Reproduce, word for word, the portion of the pull request description that begins with "Checklist (Definition of" and ends with "criteria are met.".

___ GIVEN PASSAGE

Add links to company websites for breach resolution #2961

flozia · 2023-03-31T15:01:05Z

References:

Jira: MNTOR-1504

Description

Adds a link to the breach resolution when passwords or security questions were involved.

Screenshot

How to test

Login with an account or add an email address that was exposed in a breach.
Visit /user/breaches
If the breach includes passwords or security questions there should be a link to the company website in the associated resolution step.

Checklist (Definition of Done)

Localization strings (if needed) have been added.
Commits in this PR are minimal and have descriptive commit messages.
I've added or updated the relevant sections in readme and/or code comments
I've added a unit test to test for potential regressions of this bug.
Product Owner accepted the User Story (demo of functionality completed) or waived the privilege.
All acceptance criteria are met.
Jira ticket has been updated (if needed) to match changes made during the development process.
Jira ticket has been updated (if needed) with suggestions for QA when this PR is deployed to stage.

______
___ DATA SHOWN

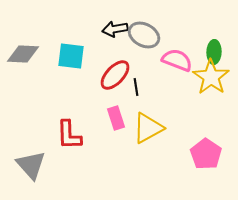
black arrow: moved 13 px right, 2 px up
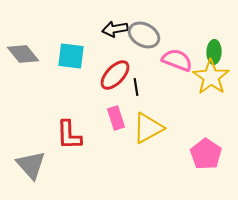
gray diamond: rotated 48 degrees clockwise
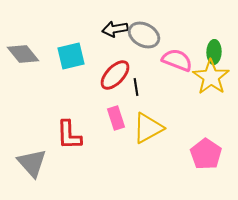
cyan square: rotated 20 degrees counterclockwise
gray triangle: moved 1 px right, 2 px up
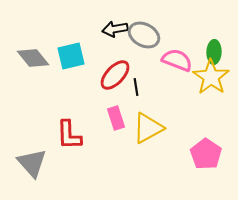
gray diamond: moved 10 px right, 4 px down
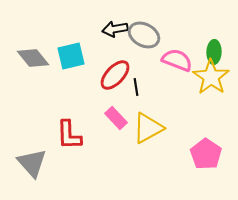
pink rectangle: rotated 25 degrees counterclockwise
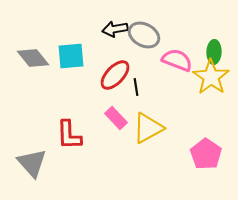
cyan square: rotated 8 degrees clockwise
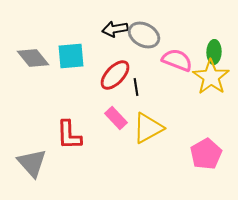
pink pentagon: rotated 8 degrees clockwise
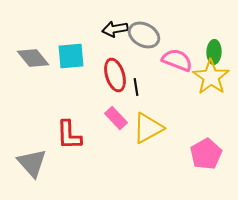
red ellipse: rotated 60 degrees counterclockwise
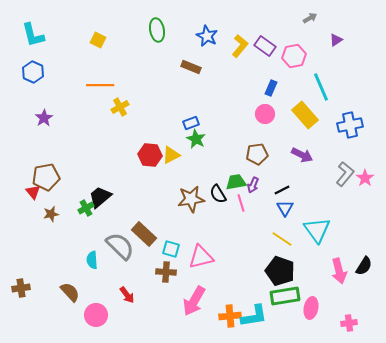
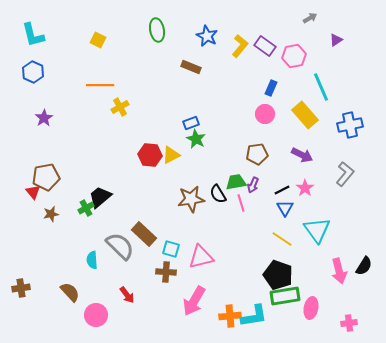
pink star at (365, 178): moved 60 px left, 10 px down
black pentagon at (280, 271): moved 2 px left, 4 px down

______

# SOLVED EXERCISE
Checklist (Definition of Done)

Localization strings (if needed) have been added.
Commits in this PR are minimal and have descriptive commit messages.
I've added or updated the relevant sections in readme and/or code comments
I've added a unit test to test for potential regressions of this bug.
Product Owner accepted the User Story (demo of functionality completed) or waived the privilege.
All acceptance criteria are met.